# AbsolutTTe 14 - March track day



## O5prey (Oct 30, 2006)

From the mag it seems there is a TTOC track day at Castle coombe in March? Is this correct and where can I get details?
Thanks,

Alex


----------



## scoTTy32 (Oct 9, 2007)

Yep - I'd like details of that too - And of any other TTOC track days that are planned for 2008 :wink:


----------



## brittan (May 18, 2007)

Thanks Alex. I missed that and had to go back to the mag for another look.

Presume details will appear in due course.


----------



## scoTTy32 (Oct 9, 2007)

These are dates from Autometrix (Audi Driver Intl. magazine etc...) for the 2008 track days that they organise.

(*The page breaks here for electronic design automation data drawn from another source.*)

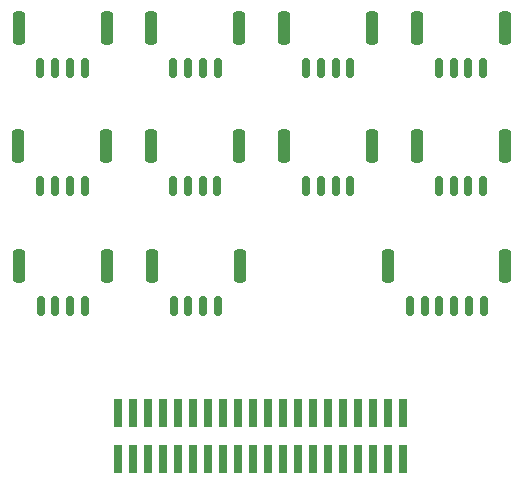
<source format=gbr>
%TF.GenerationSoftware,KiCad,Pcbnew,7.0.5*%
%TF.CreationDate,2023-06-16T02:28:43+08:00*%
%TF.ProjectId,io,696f2e6b-6963-4616-945f-706362585858,rev?*%
%TF.SameCoordinates,Original*%
%TF.FileFunction,Paste,Top*%
%TF.FilePolarity,Positive*%
%FSLAX46Y46*%
G04 Gerber Fmt 4.6, Leading zero omitted, Abs format (unit mm)*
G04 Created by KiCad (PCBNEW 7.0.5) date 2023-06-16 02:28:43*
%MOMM*%
%LPD*%
G01*
G04 APERTURE LIST*
G04 Aperture macros list*
%AMRoundRect*
0 Rectangle with rounded corners*
0 $1 Rounding radius*
0 $2 $3 $4 $5 $6 $7 $8 $9 X,Y pos of 4 corners*
0 Add a 4 corners polygon primitive as box body*
4,1,4,$2,$3,$4,$5,$6,$7,$8,$9,$2,$3,0*
0 Add four circle primitives for the rounded corners*
1,1,$1+$1,$2,$3*
1,1,$1+$1,$4,$5*
1,1,$1+$1,$6,$7*
1,1,$1+$1,$8,$9*
0 Add four rect primitives between the rounded corners*
20,1,$1+$1,$2,$3,$4,$5,0*
20,1,$1+$1,$4,$5,$6,$7,0*
20,1,$1+$1,$6,$7,$8,$9,0*
20,1,$1+$1,$8,$9,$2,$3,0*%
G04 Aperture macros list end*
%ADD10RoundRect,0.150000X-0.150000X-0.700000X0.150000X-0.700000X0.150000X0.700000X-0.150000X0.700000X0*%
%ADD11RoundRect,0.250000X-0.250000X-1.150000X0.250000X-1.150000X0.250000X1.150000X-0.250000X1.150000X0*%
%ADD12R,0.740000X2.400000*%
G04 APERTURE END LIST*
D10*
%TO.C,J9*%
X57072600Y-62165200D03*
X58322600Y-62165200D03*
X59572600Y-62165200D03*
X60822600Y-62165200D03*
D11*
X55222600Y-58815200D03*
X62672600Y-58815200D03*
%TD*%
%TO.C,J2*%
X62646800Y-38673000D03*
X55196800Y-38673000D03*
D10*
X60796800Y-42023000D03*
X59546800Y-42023000D03*
X58296800Y-42023000D03*
X57046800Y-42023000D03*
%TD*%
D11*
%TO.C,J12*%
X62630200Y-48680600D03*
X55180200Y-48680600D03*
D10*
X60780200Y-52030600D03*
X59530200Y-52030600D03*
X58280200Y-52030600D03*
X57030200Y-52030600D03*
%TD*%
D11*
%TO.C,J11*%
X73919266Y-58815200D03*
X66469266Y-58815200D03*
D10*
X72069266Y-62165200D03*
X70819266Y-62165200D03*
X69569266Y-62165200D03*
X68319266Y-62165200D03*
%TD*%
D12*
%TO.C,J10*%
X63655000Y-75170000D03*
X63655000Y-71270000D03*
X64925000Y-75170000D03*
X64925000Y-71270000D03*
X66195000Y-75170000D03*
X66195000Y-71270000D03*
X67465000Y-75170000D03*
X67465000Y-71270000D03*
X68735000Y-75170000D03*
X68735000Y-71270000D03*
X70005000Y-75170000D03*
X70005000Y-71270000D03*
X71275000Y-75170000D03*
X71275000Y-71270000D03*
X72545000Y-75170000D03*
X72545000Y-71270000D03*
X73815000Y-75170000D03*
X73815000Y-71270000D03*
X75085000Y-75170000D03*
X75085000Y-71270000D03*
X76355000Y-75170000D03*
X76355000Y-71270000D03*
X77625000Y-75170000D03*
X77625000Y-71270000D03*
X78895000Y-75170000D03*
X78895000Y-71270000D03*
X80165000Y-75170000D03*
X80165000Y-71270000D03*
X81435000Y-75170000D03*
X81435000Y-71270000D03*
X82705000Y-75170000D03*
X82705000Y-71270000D03*
X83975000Y-75170000D03*
X83975000Y-71270000D03*
X85245000Y-75170000D03*
X85245000Y-71270000D03*
X86515000Y-75170000D03*
X86515000Y-71270000D03*
X87785000Y-75170000D03*
X87785000Y-71270000D03*
%TD*%
D11*
%TO.C,J8*%
X96386800Y-38673000D03*
X88936800Y-38673000D03*
D10*
X94536800Y-42023000D03*
X93286800Y-42023000D03*
X92036800Y-42023000D03*
X90786800Y-42023000D03*
%TD*%
%TO.C,J7*%
X79540132Y-42023000D03*
X80790132Y-42023000D03*
X82040132Y-42023000D03*
X83290132Y-42023000D03*
D11*
X77690132Y-38673000D03*
X85140132Y-38673000D03*
%TD*%
%TO.C,J6*%
X96385200Y-48680600D03*
X88935200Y-48680600D03*
D10*
X94535200Y-52030600D03*
X93285200Y-52030600D03*
X92035200Y-52030600D03*
X90785200Y-52030600D03*
%TD*%
%TO.C,J5*%
X68293466Y-42023000D03*
X69543466Y-42023000D03*
X70793466Y-42023000D03*
X72043466Y-42023000D03*
D11*
X66443466Y-38673000D03*
X73893466Y-38673000D03*
%TD*%
D10*
%TO.C,J4*%
X79533532Y-52030600D03*
X80783532Y-52030600D03*
X82033532Y-52030600D03*
X83283532Y-52030600D03*
D11*
X77683532Y-48680600D03*
X85133532Y-48680600D03*
%TD*%
%TO.C,J3*%
X73881866Y-48680600D03*
X66431866Y-48680600D03*
D10*
X72031866Y-52030600D03*
X70781866Y-52030600D03*
X69531866Y-52030600D03*
X68281866Y-52030600D03*
%TD*%
%TO.C,J1*%
X88317600Y-62165200D03*
X89567600Y-62165200D03*
X90817600Y-62165200D03*
X92067600Y-62165200D03*
X93317600Y-62165200D03*
X94567600Y-62165200D03*
D11*
X96417600Y-58815200D03*
X86467600Y-58815200D03*
%TD*%
M02*

</source>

Mallory Park 17th May 2008
Castle Combe 26th July 2008
Castle Combe Audi Driver International 11th October 2008 (Audi only)


----------



## conlechi (May 6, 2006)

New thread here with some info,

http://www.********.co.uk/ttforumbbs/vi ... p?t=105089

Mark


----------



## Multiprocess (Aug 9, 2004)

O5prey said:


> From the mag it seems there is a TTOC track day at Castle coombe in March? Is this correct and where can I get details?
> Thanks,
> 
> Alex


Are you interested in coming along?


----------